When Joe Biden ran for president in 2020, he declared that if Republicans lost, they would seek “consensus” after having an “epiphany.” Republicans denied his win for weeks, and even after Donald Trump incited a violent insurrection to overturn the outcome, GOP leaders are now gravitating to Trump’s defense.
A new piece from the Atlantic’s Ron Brownstein spells out the stakes of the failure to accept the true implications of this GOP radicalization. It argues that the single most consequential decision for Democrats is whether to end the legislative filibuster to pass reforms that would expand voting rights and unwind GOP counter-majoritarian advantages going forward.
Congressional Democrats are coalescing around a package of reforms that would dramatically expand access to voting by requiring states to implement automatic voter registration, extensive early voting and same-day registration. It would restrict voter suppression tactics and hurdles on vote-by-mail.
The reforms would also require nonpartisan redistricting commissions — a strike at the next round of GOP gerrymanders — while restoring protections in the Voting Rights Act and blocking states from disenfranchising felons. The reforms would go far in curtailing Republican counter-majoritarian tactics for years to come.
Any such package will be filibustered by Senate Republicans. That would mean the wielding of yet another counter-majoritarian tool to further entrench GOP counter-majoritarian advantages for the foreseeable future.
There are three reasons why a filibuster of this package could have truly far-reaching effects, as Brownstein spells out.
The first is that Republicans are responding to their 2020 loss by intensifying their voter suppression efforts in numerous states, fake-justified by the same lies about voter fraud that animated Trump’s effort to overturn the election results.
That effort was supported by a large swath of the Republican Party, which shows that the GOP is only getting more radical in its willingness to wield counter-majoritarian tactics. That will continue.
The second reason this decision will be so consequential is that the conservative hold on the Supreme Court makes it more likely that GOP voter suppression efforts will be upheld.
The third is that the Democratic coalition will be increasingly reliant on younger and non-White voters, as the more diverse millennial and Generation Z voters swell into a larger share of the electorate.
Measures expanding the franchise and nixing voter suppression tactics would likely bring large numbers of those voters into the electorate, Brownstein notes. So the question of whether these reforms happen could have a large impact on the makeup of the electorate in coming years.

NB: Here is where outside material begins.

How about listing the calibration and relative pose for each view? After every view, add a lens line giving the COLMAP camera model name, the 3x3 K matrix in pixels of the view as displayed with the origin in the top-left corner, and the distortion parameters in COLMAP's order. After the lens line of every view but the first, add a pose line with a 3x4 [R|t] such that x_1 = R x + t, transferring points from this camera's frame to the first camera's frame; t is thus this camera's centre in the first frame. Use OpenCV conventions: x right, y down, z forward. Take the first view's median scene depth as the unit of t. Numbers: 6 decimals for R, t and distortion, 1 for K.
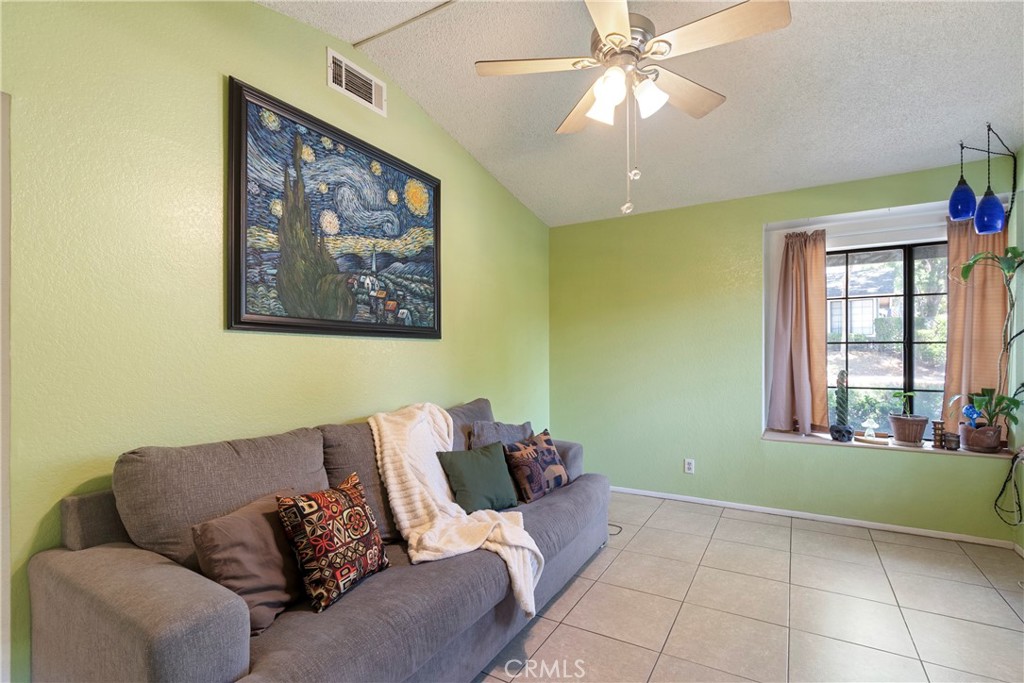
lens RADIAL K [[476.1, 0, 513.2], [0, 476.1, 351.5], [0, 0, 1]] dist [-0.036692, 0.002361]
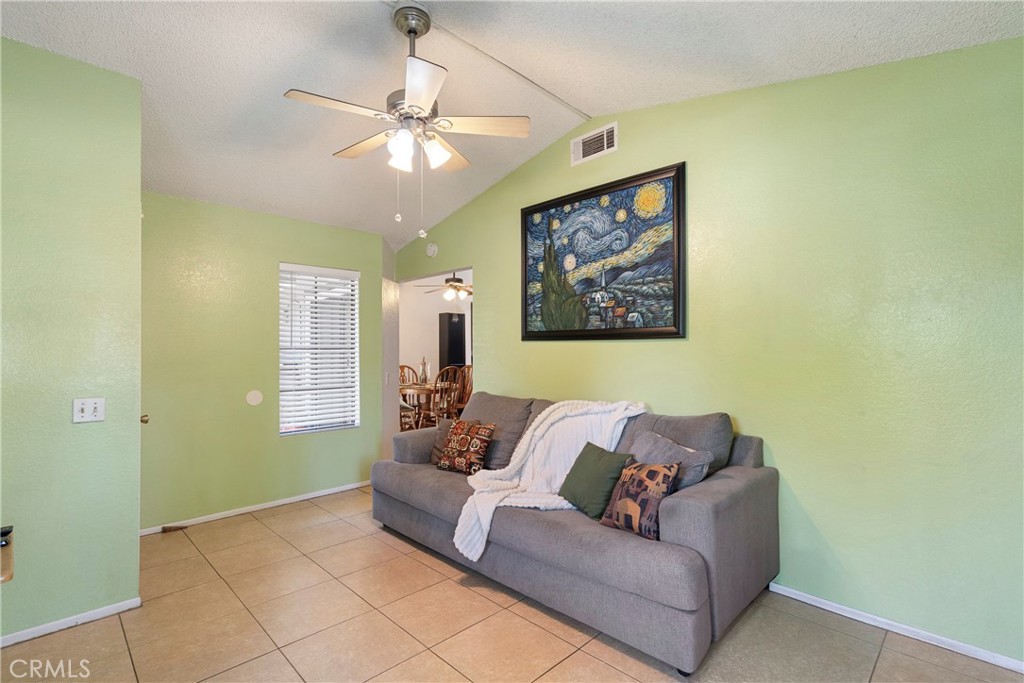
lens RADIAL K [[476.1, 0, 514.7], [0, 476.1, 342.4], [0, 0, 1]] dist [-0.036692, 0.002361]
pose [[-0.263231, -0.014879, -0.964618, 0.941400], [0.006103, 0.999835, -0.017088, -0.005309], [0.964713, -0.010385, -0.263097, 1.093414]]
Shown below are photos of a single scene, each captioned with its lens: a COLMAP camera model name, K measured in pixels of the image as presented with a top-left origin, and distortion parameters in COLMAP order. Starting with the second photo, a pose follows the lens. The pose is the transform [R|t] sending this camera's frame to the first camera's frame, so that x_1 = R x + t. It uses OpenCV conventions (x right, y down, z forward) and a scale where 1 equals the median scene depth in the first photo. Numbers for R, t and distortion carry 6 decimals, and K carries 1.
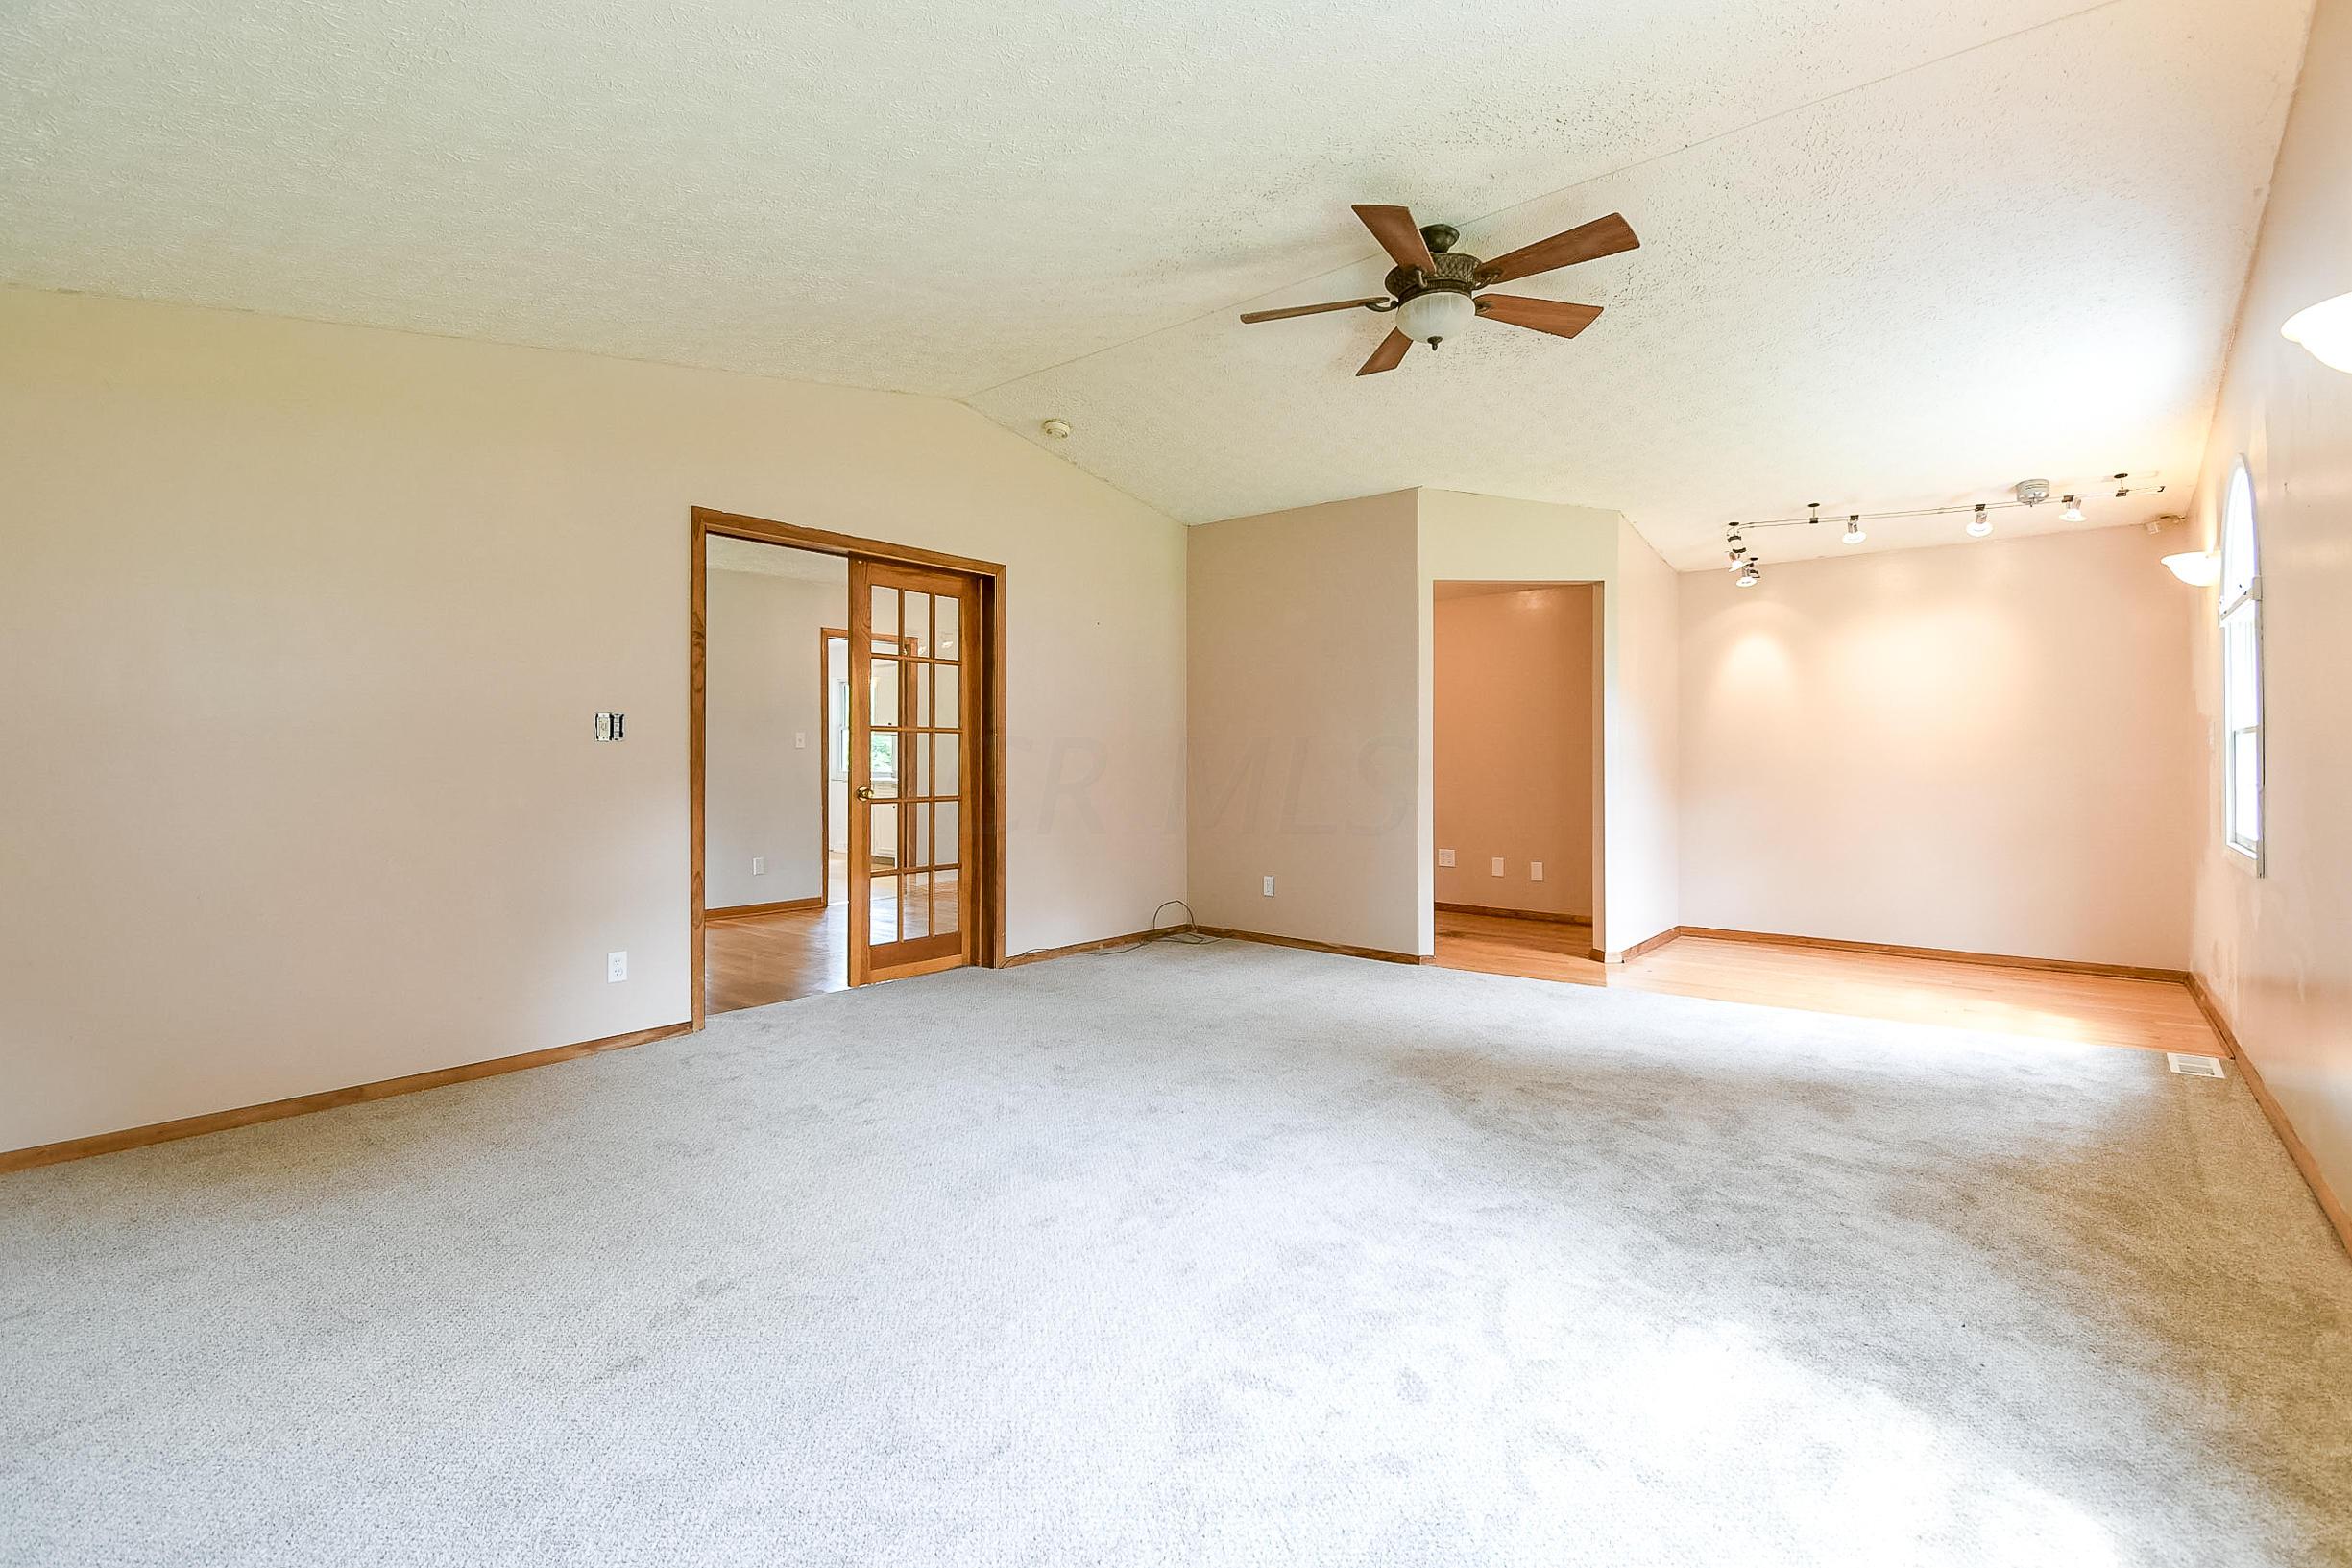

For all these reasons, many experts in voting and elections believe that the choices Democrats make regarding their democracy and voting-reform agenda represent a fundamental crossroads in American politics. Passage of these laws wouldn’t guarantee a sustained period of Democratic political dominance: In both 2016 and 2020, Trump’s incredible mobilization of infrequent white voters demonstrated that Republicans could compete in a high-turnout environment.But failing to pass the laws might ensure the reverse: a lasting Democratic disadvantage. The absence of national election standards would further entrench the current system, which has allowed Republicans to frequently control Congress, the White House, or both during the past three decades, even though Democrats have won the popular vote in seven of the past eight presidential elections.
As democracy scholar Lee Drutman tells Brownstein, if these reforms don’t happen, “there is a very good chance that America will wind up under an extended period of minority rule in which the party that represents 45-46 percent of the country can have a majority of power in Washington.”
Democrats might tell themselves various stories about these inconveniences. One is that Trump had a unique ability to generate turnout among low-propensity White conservative voters — and a profile that maximized GOP counter-majoritarian advantages in the electoral college — that won’t be duplicated by another GOP presidential nominee anytime soon. That also helped lift GOP down-ballot candidates in 2020.
So Democrats might tell themselves that without another Trump, their tendency toward majoritarian advantages in popular voting will be less easily overtaken by GOP exploitation of counter-majoritarian structural factors.
Another might be that the GOP’s increasing radicalization will continue to alienate women, suburban voters and educated Whites. Still another might be that this realignment favors Democrats because those voters turn out in off-year elections, mitigating a traditional GOP advantage.
All these might prove true. But it would be folly to count on them. Just as Trump drove uniquely high turnout on his side, so too did his unique horrors inspire an enormous outpouring of energy on the Democratic side.
It would be nice if these high levels of engagement were to continue of their own accord. But there is no guarantee that in future elections, Democrats will have the same hyper-torqued civic energy of the past two cycles, energy that rendered them prepared to crawl across broken glass to get to the polls. Old patterns could reemerge. Ramped-up GOP voter-suppression tactics and extreme gerrymanders might work.
Democratic leaders are making public comments that strongly suggest they grasp the need to deliver in a big way to restore faith in democracy and usher in a post-Trump phase of civic renewal.
That’s good. But we need to hear more of a recognition that the GOP’s increasing radicalization when it comes to anti-democratic tactics will also require a fundamental Democratic reset going forward. That means being genuinely prepared to do away with the filibuster if it comes to it.